Time and time again, I come across stories of children being teased by other children in schools, people being ragged on in college, and bullying taking place in the workplace, and even in families.
What do you achieve from bullying and teasing someone? Answer: absolutely nothing.
Yet we continue to do this. Why? It’s because we can’t stand anyone else being better or different from our self. Teasing is a tool or tactic we use to try to show someone more vulnerable than our self how powerful we really are.
Let me clarify further: You tease because it puts you in the power position against someone more vulnerable than you. You tease because it shows how great you are. You tease because you can’t stand someone being different from you. You tease because someone is better than you.
If you are in school, go back and read the last paragraph again.
We as a society make way too many assumptions about people who drive us to make random statements that are intended to emotionally hurt – we call people names, assume they belong to a particular sexual class, make fun about the way they look, question their clothes, poke fun about the people they hang out with, how they talk, where they come from, why they are acting a certain way, etc. It just doesn’t stop.

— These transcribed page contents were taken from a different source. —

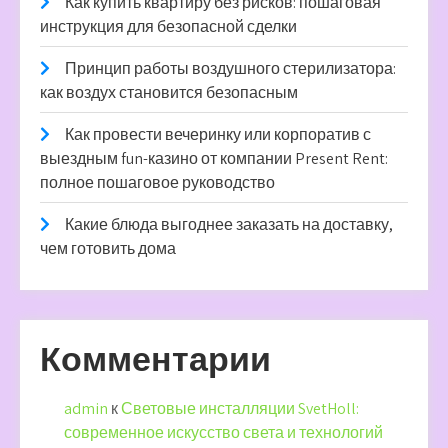
Как купить квартиру без рисков: пошаговая
инструкция для безопасной сделки
Принцип работы воздушного стерилизатора:
как воздух становится безопасным
Как провести вечеринку или корпоратив с
выездным fun-казино от компании Present Rent:
полное пошаговое руководство
Какие блюда выгоднее заказать на доставку,
чем готовить дома
Комментарии
admin
к
Световые инсталляции SvetHoll:
современное искусство света и технологий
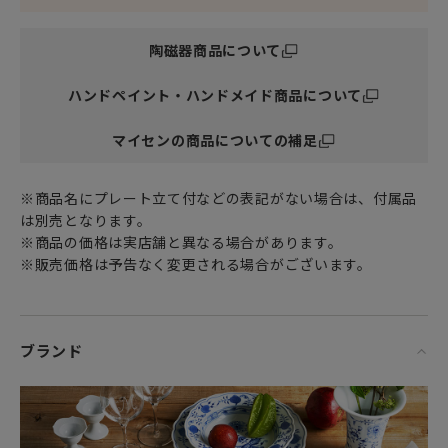
陶磁器商品について
ハンドペイント・ハンドメイド商品について
マイセンの商品についての補足
※商品名にプレート立て付などの表記がない場合は、付属品
は別売となります。
※商品の価格は実店舗と異なる場合があります。
※販売価格は予告なく変更される場合がございます。
ブランド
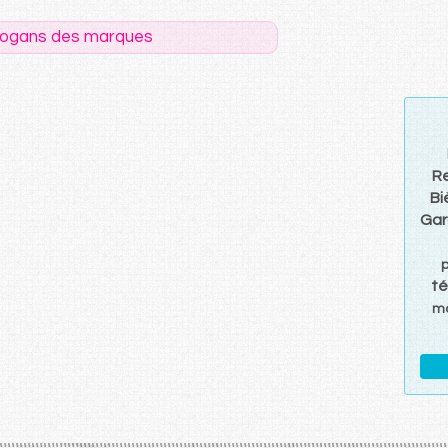
logans des marques
R
Bi
Gar
té
m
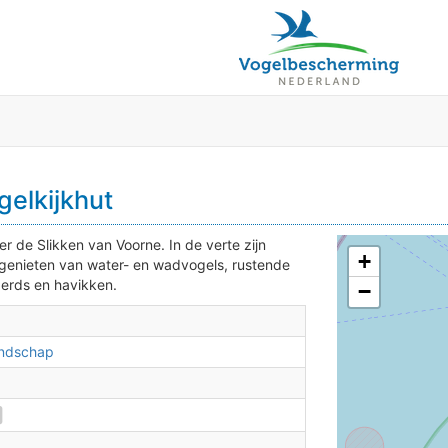
gelkijkhut
er de Slikken van Voorne. In de verte zijn
+
 genieten van water- en wadvogels, rustende
zerds en havikken.
−
andschap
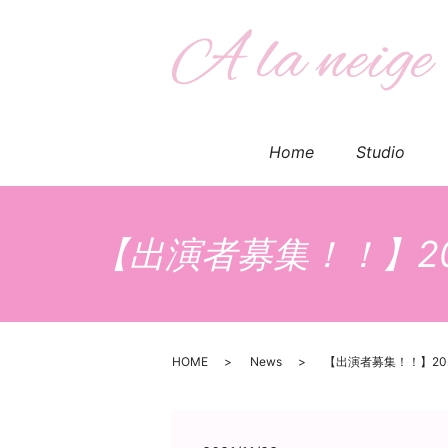
Home
Studio
【出演者募集！！】20
HOME
News
【出演者募集！！】20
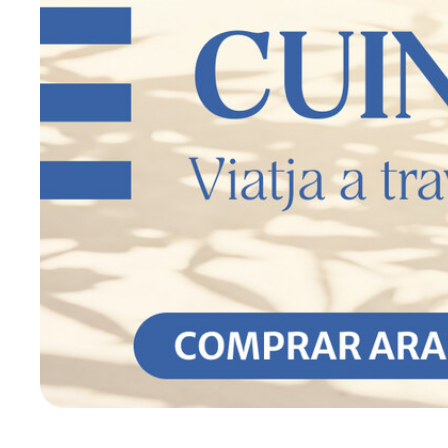
NOVETAT
TOMÀQUET DE LA SETMANA
COLLITA PRÒPIA
DE TEMPORADA
ELABORACIÓ PRÒPIA
PRODUCTE ECO
TOCAR DE PEUS A TERRA
PASQUA
CANELONS NANDU JUBANY
Promocions per temps limitat
Productes Italians
Nadal
Dijous Gras
Llet Llet
Castanyada
Sant Joan
Calcotada
La Tardor És Nostra
Nandu Jubany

What are the outcomes from teasing? Answer: extremely deep hurt for the individual being teased.
You may not realize when you tease that you are increasing so much negativity into the environment. Keep this in mind: emotions run deep at any age. Crying and running to a parent or friend when you are hurt doesn’t just happen at the age of 4, 5, 6, 7, or 8. It can happen when you are 40, 50, 60, 70, or 80.
We never realize the struggle people are dealing with regarding the very subject we are teasing them about. They could be struggling with a diet, fitting in to a new school, trying to making friends, struggling with finding a date, or just dealing with the regular humdrum of life.
Words hurt! Teasing hurts!
The shameless and unnecessary teasing that occurs continuously is bombardment and torture for those who are a victim to this. I know of cases where people have killed themselves over teasing. I have heard about people jumping off a bridge or hanging themselves in the closet over some false statement that someone told them that they believed to be true.
What is a small child to do if other children constantly picked on them? What is a community to do if other communities poked fun of them? What to do on the job if you are teased about the way you look or act?
For the answers, just look at the news in the past several years and you will see how people react and sadly it’s with violence. Shootings in schools have escalated for this very reason. We now have new mediums for teasing that go beyond simple phone calls or face-to-face conversations. It can sadly occur through text messages, emails, social networks, and web-conferencing to name a few.
Our times have changed. We can tease through any medium any time of the day. The truth is that there is no purpose to teasing and there never ever will be any goal to be achieved through teasing. Teasing is easy as it finds faults in others. It’s so easy to see how we are different. How long does it take to find a difference? A split second.
What’s difficult is finding what is similar between us. This generally takes more than just a split second. Teasing is an excuse not to spend quality time to find what is common or to understand someone. This is one of the keys to making friends. Kids in kindergarten need to learn this. College students need to learn this. We all need to learn this.
The only way teasing will start to diminish is if we each can just look at the faults of others and realize that those same faults reside within ourselves. Do you now have a good reason to tease someone? Go and experiment with this idea.